La recherche, dont l’auteure principale est à la School of population and public health, de l'Université de la Colombie-Britannique (UBC), avance que les femmes qui ont recours aux services d’une sage-femme durant leur grossesse courent moins de risques d’accoucher avant terme, d’avoir un bébé de petit poids ou d’avoir un nouveau-né de petite taille pour l’âge gestationnel, affirme un communiqué mercredi.

« Nos résultats montrent que les femmes qui sont plus vulnérables bénéficient des soins d’une sage-femme, probablement parce qu’elles passent plus de temps avec elles, pour les conseiller, les informer sur les façons de mieux s’occuper d’elles-mêmes », soutient Daphne McRae, chercheuse post-doctorale à l'UBC School of population and public health.

La Colombie-Britannique comme terrain d'étude

Au moment d’effectuer cette recherche, Mme McRae faisait son doctorat à l’Université de la Saskatchewan, mais elle précise que plusieurs raisons l'ont motivée à choisir la Colombie-Britannique comme lieu d’étude. Elle explique que beaucoup de femmes dans la province ont recours à une sage-femme, que des services de sages-femmes diplômées y sont offerts depuis 1998 et qu'il y a de nombreuses données en Colombie-Britannique. Toutefois, elle est d’avis que ses conclusions sont généralisables à d’autres lieux où les services de sages-femmes sont financés par le système de santé publique.

Méthodologie :

Les chercheurs ont utilisé des bases de données ayant suivi 57 872 femmes en Colombie-Britannique enceintes d’un seul enfant, qui présentaient des grossesses ayant un risque faible à modéré et qui avaient été bénéficiaires d'assurance médicale supplémentaire de la province, entre 2005 et 2012. Pour recevoir cette aide financière, les femmes doivent avoir un revenu de 20 000 $ à 30 000 $.

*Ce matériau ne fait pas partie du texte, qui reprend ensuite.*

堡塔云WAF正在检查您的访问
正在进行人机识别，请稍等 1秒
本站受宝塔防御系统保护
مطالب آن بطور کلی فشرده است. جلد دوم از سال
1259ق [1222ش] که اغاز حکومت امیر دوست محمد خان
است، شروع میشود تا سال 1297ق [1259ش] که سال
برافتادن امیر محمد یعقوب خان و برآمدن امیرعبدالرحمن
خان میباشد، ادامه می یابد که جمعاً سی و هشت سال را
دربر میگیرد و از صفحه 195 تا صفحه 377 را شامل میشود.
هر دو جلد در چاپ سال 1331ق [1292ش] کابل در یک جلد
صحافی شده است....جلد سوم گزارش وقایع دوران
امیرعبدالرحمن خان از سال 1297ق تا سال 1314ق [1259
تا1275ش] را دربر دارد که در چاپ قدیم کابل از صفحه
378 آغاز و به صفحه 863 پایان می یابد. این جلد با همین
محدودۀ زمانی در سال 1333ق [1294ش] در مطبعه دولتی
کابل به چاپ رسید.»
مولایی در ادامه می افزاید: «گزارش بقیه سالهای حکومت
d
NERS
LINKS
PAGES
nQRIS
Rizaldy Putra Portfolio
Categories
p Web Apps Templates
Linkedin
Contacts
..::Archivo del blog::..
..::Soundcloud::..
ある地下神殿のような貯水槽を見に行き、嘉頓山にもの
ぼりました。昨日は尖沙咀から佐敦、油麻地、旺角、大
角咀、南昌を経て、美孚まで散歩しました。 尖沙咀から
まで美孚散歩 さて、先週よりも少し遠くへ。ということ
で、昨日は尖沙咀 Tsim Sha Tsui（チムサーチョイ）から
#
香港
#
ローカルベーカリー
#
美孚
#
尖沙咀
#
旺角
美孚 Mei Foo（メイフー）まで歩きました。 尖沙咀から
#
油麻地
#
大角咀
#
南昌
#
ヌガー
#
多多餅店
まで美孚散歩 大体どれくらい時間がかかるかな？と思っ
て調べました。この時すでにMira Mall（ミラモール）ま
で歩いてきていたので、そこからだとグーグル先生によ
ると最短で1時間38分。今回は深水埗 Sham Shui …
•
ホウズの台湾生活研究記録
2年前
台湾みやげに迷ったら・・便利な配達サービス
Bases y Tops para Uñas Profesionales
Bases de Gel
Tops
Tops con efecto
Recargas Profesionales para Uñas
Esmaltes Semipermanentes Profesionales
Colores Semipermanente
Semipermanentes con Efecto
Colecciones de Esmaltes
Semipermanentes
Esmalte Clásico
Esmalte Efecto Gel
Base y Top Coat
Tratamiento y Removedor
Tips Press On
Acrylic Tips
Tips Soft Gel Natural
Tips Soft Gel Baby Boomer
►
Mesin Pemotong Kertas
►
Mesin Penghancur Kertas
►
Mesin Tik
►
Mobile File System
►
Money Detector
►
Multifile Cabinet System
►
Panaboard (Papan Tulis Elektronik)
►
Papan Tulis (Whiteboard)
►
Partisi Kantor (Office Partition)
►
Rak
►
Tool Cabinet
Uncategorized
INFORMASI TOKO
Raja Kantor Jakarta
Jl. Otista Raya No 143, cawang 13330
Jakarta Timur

Conclusions de la recherche

L’étude avance que les femmes à faible revenu ayant eu recours à une sage-femme durant la grossesse avaient 29 % moins de risques de donner naissance à un nouveau-né de petite taille pour l’âge gestationnel, comparativement à celles ayant été suivies par un médecin. La différence était de 41 % lorsqu'on comparait les services d'une sage-femme et ceux d'un gynécologue-obstétricien.

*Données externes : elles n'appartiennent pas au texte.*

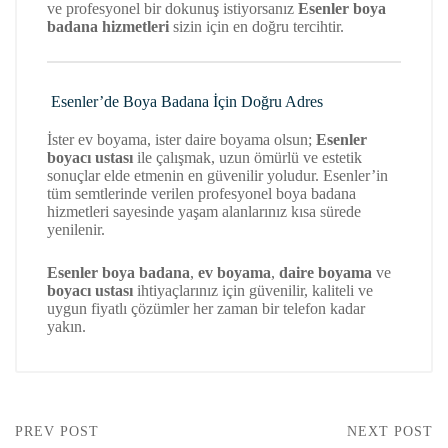
ve profesyonel bir dokunuş istiyorsanız
Esenler boya
badana hizmetleri
sizin için en doğru tercihtir.
Esenler’de Boya Badana İçin Doğru Adres
İster ev boyama, ister daire boyama olsun;
Esenler
boyacı ustası
ile çalışmak, uzun ömürlü ve estetik
sonuçlar elde etmenin en güvenilir yoludur. Esenler’in
tüm semtlerinde verilen profesyonel boya badana
hizmetleri sayesinde yaşam alanlarınız kısa sürede
yenilenir.
Esenler boya badana
,
ev boyama
,
daire boyama
ve
boyacı ustası
ihtiyaçlarınız için güvenilir, kaliteli ve
uygun fiyatlı çözümler her zaman bir telefon kadar
yakın.
PREV POST
NEXT POST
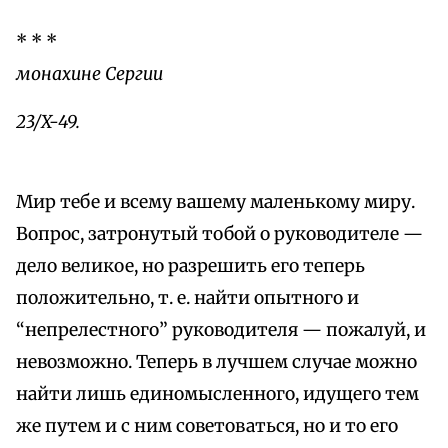
* * *
монахине Сергии
23/X-49.
Мир тебе и всему вашему маленькому миру.
Вопрос, затронутый тобой о руководителе —
дело великое, но разрешить его теперь
положительно, т. е. найти опытного и
“непрелестного” руководителя — пожалуй, и
невозможно. Теперь в лучшем случае можно
найти лишь единомысленного, идущего тем
же путем и с ним советоваться, но и то его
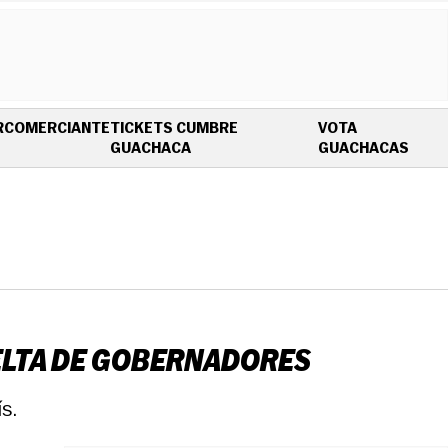
R
COMERCIANTE
TICKETS CUMBRE
VOTA
OPENS IN NEW WINDOW
OPEN
GUACHACA
GUACHACAS
UELTA DE GOBERNADORES
s.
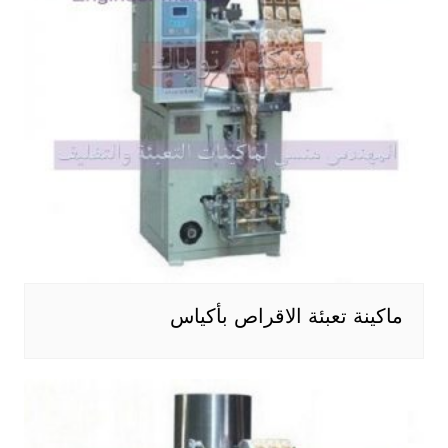
ماكينة تعبئة الاقراص بأكياس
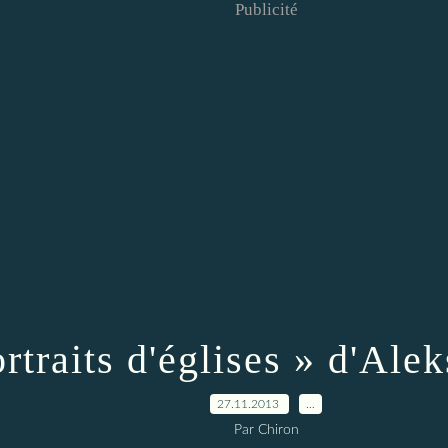
Publicité
rtraits d'églises » d'Ale
27.11.2013
…
Par Chiron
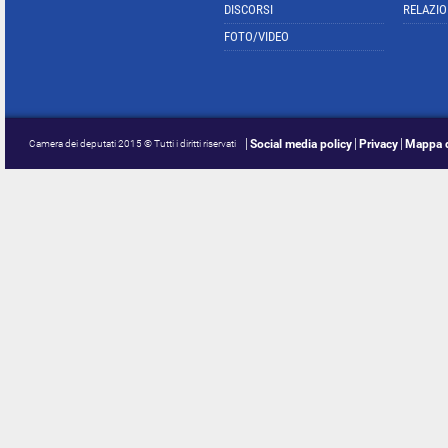
DISCORSI
RELAZIO
FOTO/VIDEO
Social media policy
Privacy
Mappa d
Camera dei deputati 2015 © Tutti i diritti riservati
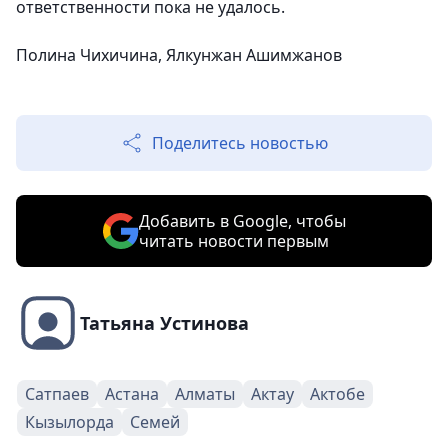
ответственности пока не удалось.
Полина Чихичина, Ялкунжан Ашимжанов
Поделитесь новостью
Добавить в Google, чтобы
читать новости первым
Татьяна Устинова
Сатпаев
Астана
Алматы
Актау
Актобе
Кызылорда
Семей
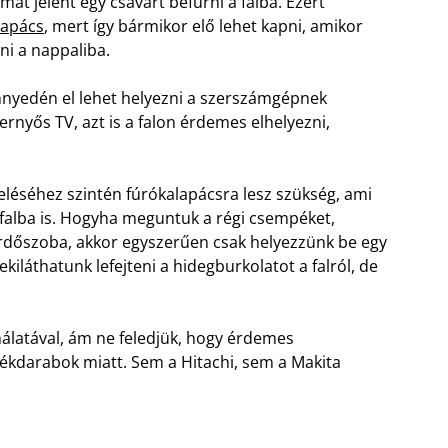
t jelent egy csavart befúrni a falba. Ezért
lapács
, mert így bármikor elő lehet kapni, amikor
ni a nappaliba.
önnyedén el lehet helyezni a szerszámgépnek
nyős TV, azt is a falon érdemes elhelyezni,
léséhez szintén fúrókalapácsra lesz szükség, ami
falba is. Hogyha meguntuk a régi csempéket,
ürdőszoba, akkor egyszerűen csak helyezzünk be egy
ekiláthatunk lefejteni a hidegburkolatot a falról, de
álatával, ám ne feledjük, hogy érdemes
kdarabok miatt. Sem a Hitachi, sem a Makita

Mme McRae soutient que sa recherche est une preuve supplémentaire appuyant les services des sages-femmes et la création de politiques qui assurent que leurs services sont accessibles, plus précisément pour les femmes à faible revenu.

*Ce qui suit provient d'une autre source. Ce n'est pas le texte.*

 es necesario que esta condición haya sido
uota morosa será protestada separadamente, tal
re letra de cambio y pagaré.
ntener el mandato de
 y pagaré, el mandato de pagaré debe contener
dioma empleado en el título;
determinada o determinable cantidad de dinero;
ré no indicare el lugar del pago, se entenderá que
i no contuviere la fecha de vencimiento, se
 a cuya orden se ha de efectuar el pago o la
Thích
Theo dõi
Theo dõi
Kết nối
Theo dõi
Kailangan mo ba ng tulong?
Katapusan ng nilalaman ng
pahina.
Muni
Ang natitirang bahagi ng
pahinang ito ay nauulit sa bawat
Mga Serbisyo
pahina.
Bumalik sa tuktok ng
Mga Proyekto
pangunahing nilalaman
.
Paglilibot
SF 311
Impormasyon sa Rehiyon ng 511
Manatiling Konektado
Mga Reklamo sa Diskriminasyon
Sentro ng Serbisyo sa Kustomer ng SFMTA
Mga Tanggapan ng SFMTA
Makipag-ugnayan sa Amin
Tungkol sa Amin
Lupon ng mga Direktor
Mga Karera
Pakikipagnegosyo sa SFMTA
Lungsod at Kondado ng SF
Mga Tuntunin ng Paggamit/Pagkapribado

« Les listes d’attente pour les sages-femmes peuvent être longues, alors les femmes plus instruites et plus soucieuses de leur santé font appel à leurs services plus tôt durant la grossesse, indique Mme McRae. Mais les femmes plus vulnérables sont peut-être moins au fait que ces services existent pour elles. »

Selon elle, il est donc important d’étendre les services des sages-femmes pour qu'un plus grand nombre de femmes puissent y avoir accès.